Il peut s’agir d’une inflation monétaire. Pour Friedman, l’inflation « est toujours et partout un phénomène monétaire ». Selon lui, l’excès de monnaie par rapport à la production réelle engendre une inflation. Les monétaristes considèrent que la monnaie est l’huile de l’économie : dans une voiture, l’huile doit s’adapter à la voiture (si on en met trop, la voiture brule, si on en met pas assez, la voiture n’avance pas). Tout comme l’huile, il faut la bonne quantité de monnaie, qui doit s’adapter à l’évolution du volume de la production. Si elle n’y est pas corrélée, une inflation apparait. Aussi, les monétaristes montrent que les politiques de relance n’entrainent à long terme que de l’inflation. En effet, lorsque la masse monétaire est augmentée, les agents sont victimes d’une illusion monétaire, les faisant croire qu’ils ont plus d’argent et qu’ils peuvent en conséquence consommer davantage. Mais au bout d’un moment, les agents s’en rendent compte, et modifient leur comportement, ce qui met un terme aux effets bénéfiques de la relance ; ainsi, le seul effet de la relance est l’inflation car la masse monétaire s’est accrue. Les nouveaux classiques vony encore plus loin en affirmant le mécanisme d’anticipation rationnelle (la politique monétaire n’a aucun effet, même à court terme, car les agents savent qu’elle existe).

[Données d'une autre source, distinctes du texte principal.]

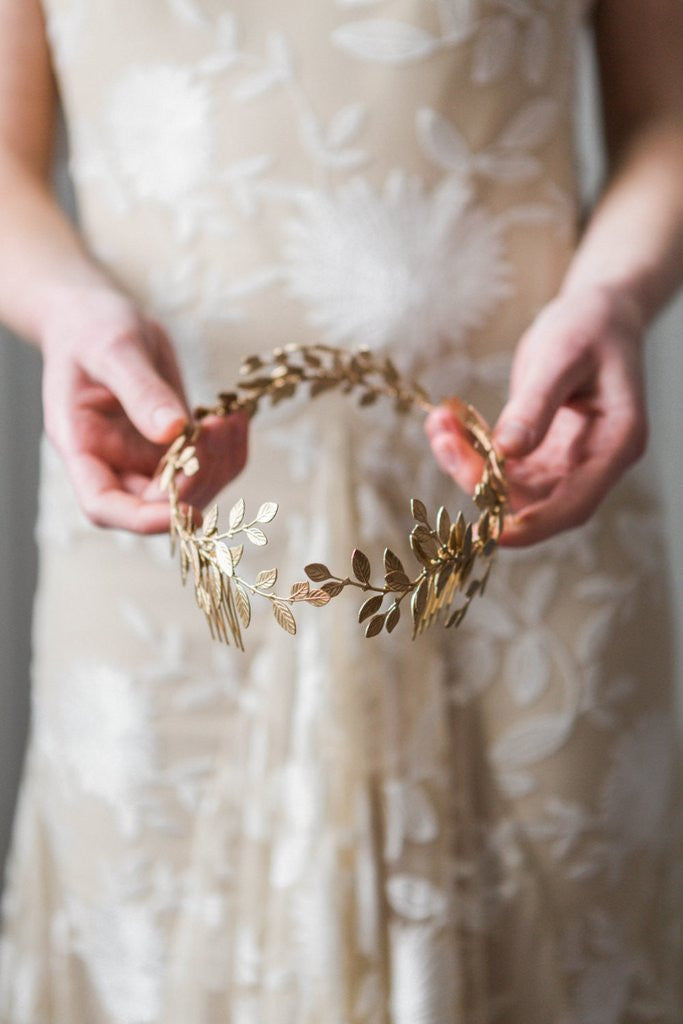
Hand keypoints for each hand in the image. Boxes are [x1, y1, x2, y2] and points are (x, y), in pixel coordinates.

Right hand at [41, 286, 247, 533]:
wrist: (98, 319)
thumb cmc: (91, 329)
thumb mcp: (113, 349)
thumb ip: (140, 390)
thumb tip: (172, 431)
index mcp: (82, 447)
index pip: (104, 506)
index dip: (143, 520)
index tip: (185, 510)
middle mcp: (113, 464)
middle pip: (156, 505)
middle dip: (196, 479)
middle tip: (218, 432)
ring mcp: (144, 459)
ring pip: (191, 491)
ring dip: (219, 465)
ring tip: (230, 419)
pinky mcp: (174, 448)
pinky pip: (208, 466)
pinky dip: (229, 450)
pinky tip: (236, 418)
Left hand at [425, 286, 647, 545]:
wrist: (596, 312)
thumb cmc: (589, 326)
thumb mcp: (561, 357)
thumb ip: (536, 405)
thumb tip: (507, 450)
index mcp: (616, 444)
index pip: (574, 506)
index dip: (532, 526)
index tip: (489, 532)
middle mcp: (593, 462)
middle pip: (534, 500)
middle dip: (483, 482)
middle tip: (444, 441)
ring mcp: (566, 461)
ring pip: (510, 487)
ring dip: (469, 464)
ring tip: (439, 425)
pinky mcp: (541, 452)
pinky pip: (500, 466)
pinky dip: (471, 450)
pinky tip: (446, 424)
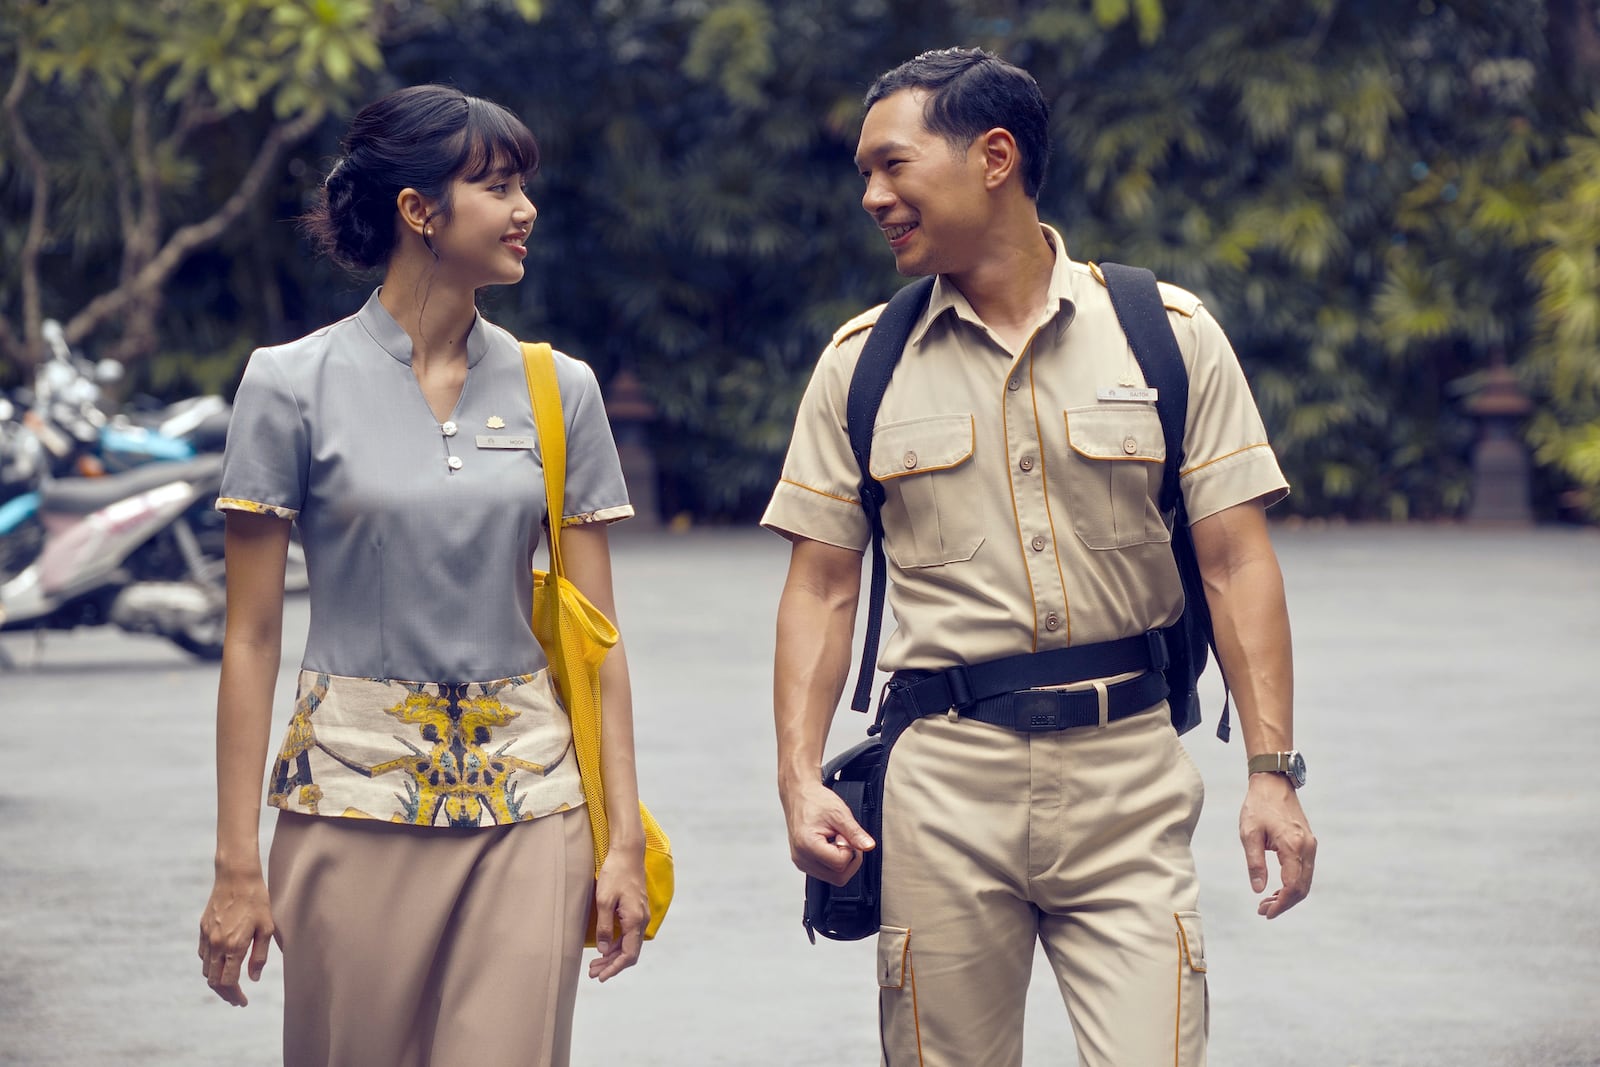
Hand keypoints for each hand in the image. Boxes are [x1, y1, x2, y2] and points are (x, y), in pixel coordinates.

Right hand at [198, 869, 274, 1005]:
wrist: (237, 877)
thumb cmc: (258, 901)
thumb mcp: (266, 928)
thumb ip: (259, 956)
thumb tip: (253, 978)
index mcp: (233, 946)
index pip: (228, 982)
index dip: (235, 996)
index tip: (243, 1002)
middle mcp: (216, 944)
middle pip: (214, 981)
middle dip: (225, 994)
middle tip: (236, 999)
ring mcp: (207, 937)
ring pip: (206, 969)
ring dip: (216, 981)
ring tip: (229, 985)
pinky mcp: (202, 929)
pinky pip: (203, 955)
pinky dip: (210, 965)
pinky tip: (221, 964)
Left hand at [589, 847, 647, 981]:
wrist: (628, 853)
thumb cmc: (615, 874)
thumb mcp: (604, 901)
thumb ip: (603, 927)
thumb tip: (602, 950)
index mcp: (635, 921)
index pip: (628, 955)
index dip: (614, 968)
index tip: (600, 977)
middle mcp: (641, 920)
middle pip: (629, 952)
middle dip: (612, 965)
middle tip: (593, 973)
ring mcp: (640, 915)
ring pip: (628, 944)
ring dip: (612, 955)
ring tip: (595, 964)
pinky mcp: (636, 910)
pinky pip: (628, 934)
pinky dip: (616, 944)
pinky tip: (604, 947)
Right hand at [782, 778, 874, 886]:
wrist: (799, 796)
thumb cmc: (815, 801)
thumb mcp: (839, 813)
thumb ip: (855, 833)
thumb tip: (869, 846)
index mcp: (808, 845)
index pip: (840, 864)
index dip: (849, 850)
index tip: (844, 834)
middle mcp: (801, 858)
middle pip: (838, 877)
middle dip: (848, 859)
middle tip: (845, 839)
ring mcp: (801, 862)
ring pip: (833, 878)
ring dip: (841, 861)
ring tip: (835, 840)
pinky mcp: (803, 863)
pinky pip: (825, 872)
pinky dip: (833, 861)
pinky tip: (829, 845)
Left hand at [1239, 773, 1316, 918]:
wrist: (1273, 783)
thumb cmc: (1258, 806)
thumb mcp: (1249, 834)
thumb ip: (1254, 863)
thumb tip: (1259, 890)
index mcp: (1293, 846)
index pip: (1292, 886)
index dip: (1281, 904)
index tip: (1266, 913)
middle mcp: (1307, 847)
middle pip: (1302, 888)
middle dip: (1284, 903)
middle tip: (1263, 910)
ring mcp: (1310, 845)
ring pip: (1305, 881)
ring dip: (1289, 895)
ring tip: (1267, 902)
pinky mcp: (1308, 843)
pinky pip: (1304, 870)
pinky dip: (1293, 884)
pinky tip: (1277, 889)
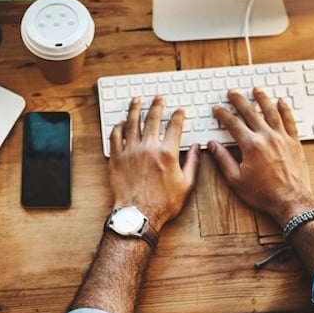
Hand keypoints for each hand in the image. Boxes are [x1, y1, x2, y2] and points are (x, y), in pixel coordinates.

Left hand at [109, 96, 199, 229]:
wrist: (139, 214)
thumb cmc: (163, 204)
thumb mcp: (186, 184)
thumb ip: (192, 163)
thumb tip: (197, 148)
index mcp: (167, 153)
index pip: (175, 126)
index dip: (179, 115)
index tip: (180, 111)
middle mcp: (148, 148)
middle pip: (152, 119)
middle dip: (157, 106)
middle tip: (158, 98)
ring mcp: (130, 151)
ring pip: (132, 123)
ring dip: (135, 109)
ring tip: (137, 100)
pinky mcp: (117, 158)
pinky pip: (116, 136)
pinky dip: (118, 127)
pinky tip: (121, 122)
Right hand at [208, 88, 313, 226]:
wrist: (290, 200)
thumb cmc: (264, 193)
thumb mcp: (236, 179)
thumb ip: (223, 159)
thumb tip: (213, 145)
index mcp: (250, 145)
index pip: (233, 124)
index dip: (223, 115)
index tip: (217, 110)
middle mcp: (266, 137)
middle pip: (250, 112)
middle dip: (239, 100)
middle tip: (232, 93)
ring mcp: (282, 138)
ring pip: (271, 111)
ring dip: (262, 98)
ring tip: (256, 89)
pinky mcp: (294, 142)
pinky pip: (289, 120)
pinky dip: (285, 109)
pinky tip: (281, 101)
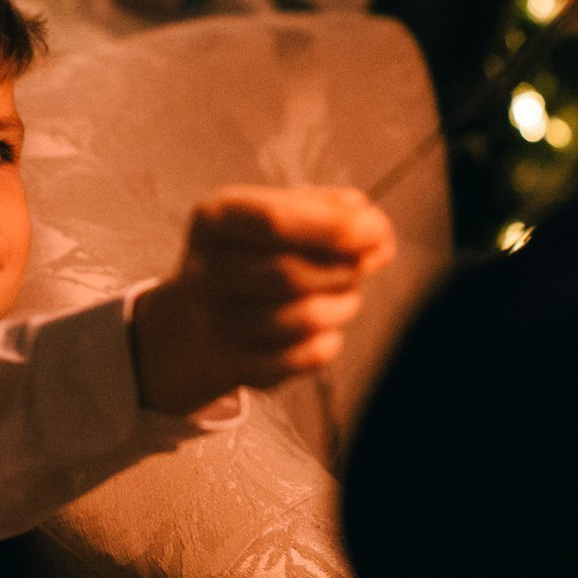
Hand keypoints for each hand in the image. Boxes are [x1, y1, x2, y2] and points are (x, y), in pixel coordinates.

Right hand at [131, 185, 395, 416]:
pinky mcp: (237, 366)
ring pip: (303, 318)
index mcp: (212, 221)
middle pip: (290, 273)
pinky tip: (327, 329)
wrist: (201, 315)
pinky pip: (305, 358)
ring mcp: (215, 325)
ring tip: (347, 294)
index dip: (332, 226)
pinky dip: (330, 341)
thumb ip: (329, 211)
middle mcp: (204, 274)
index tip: (375, 230)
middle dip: (343, 269)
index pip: (273, 222)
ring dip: (344, 304)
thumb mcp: (279, 214)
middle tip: (362, 265)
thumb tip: (377, 234)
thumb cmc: (256, 251)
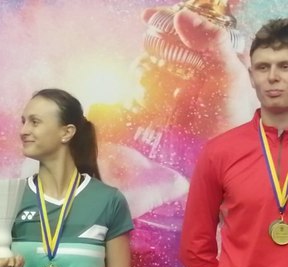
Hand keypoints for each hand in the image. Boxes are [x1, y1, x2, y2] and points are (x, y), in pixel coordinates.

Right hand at [141, 6, 254, 132]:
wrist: (221, 147)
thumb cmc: (230, 109)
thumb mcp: (227, 70)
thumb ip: (210, 40)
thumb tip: (180, 15)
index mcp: (209, 52)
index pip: (185, 28)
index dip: (166, 19)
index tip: (146, 17)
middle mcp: (191, 65)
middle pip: (163, 47)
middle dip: (151, 50)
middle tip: (145, 58)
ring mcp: (176, 84)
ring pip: (151, 68)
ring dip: (143, 71)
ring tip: (142, 78)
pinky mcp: (165, 103)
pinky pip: (147, 91)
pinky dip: (141, 90)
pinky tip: (141, 94)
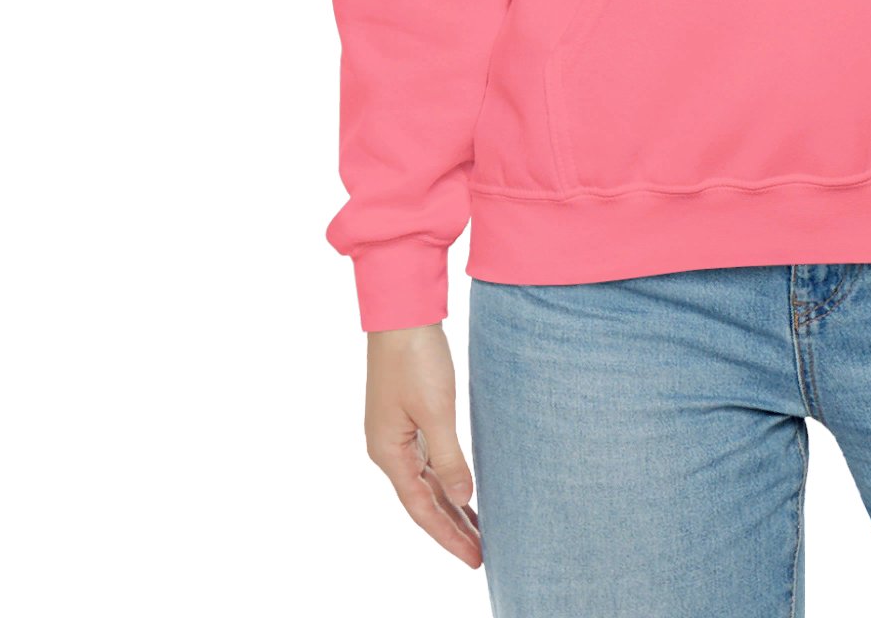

Il peut s’agir d’une inflation importée. L’internationalisation des échanges entraine l’importation de l’inflation des pays avec les échanges sont établis. Ce fut par exemple le cas après le premier choc pétrolier, lorsque le prix du pétrole a été multiplié par cinq en moins d’un an.

Il convient également d’établir une distinction entre l’inflation conjoncturelle et structurelle. La première est liée à un phénomène qui n’est que transitoire (guerre par exemple). Au contraire, l’inflation structurelle est plus profonde en ce sens qu’elle vient des fondements mêmes de l’économie capitaliste. En effet, lorsque les lois naturelles du marché ne sont plus assurées, la concurrence peut être atteinte. Par exemple, si on se trouve dans une économie oligopolistique, seules quelques entreprises imposent leurs prix, qui peuvent être élevés car aucune autre entreprise ne les met en concurrence pour les faire baisser ; ainsi, une inflation apparait. De même, l’intervention de l’Etat, par exemple par la mise en œuvre de salaires minimaux, crée une boucle prix salaire (spirale inflationniste).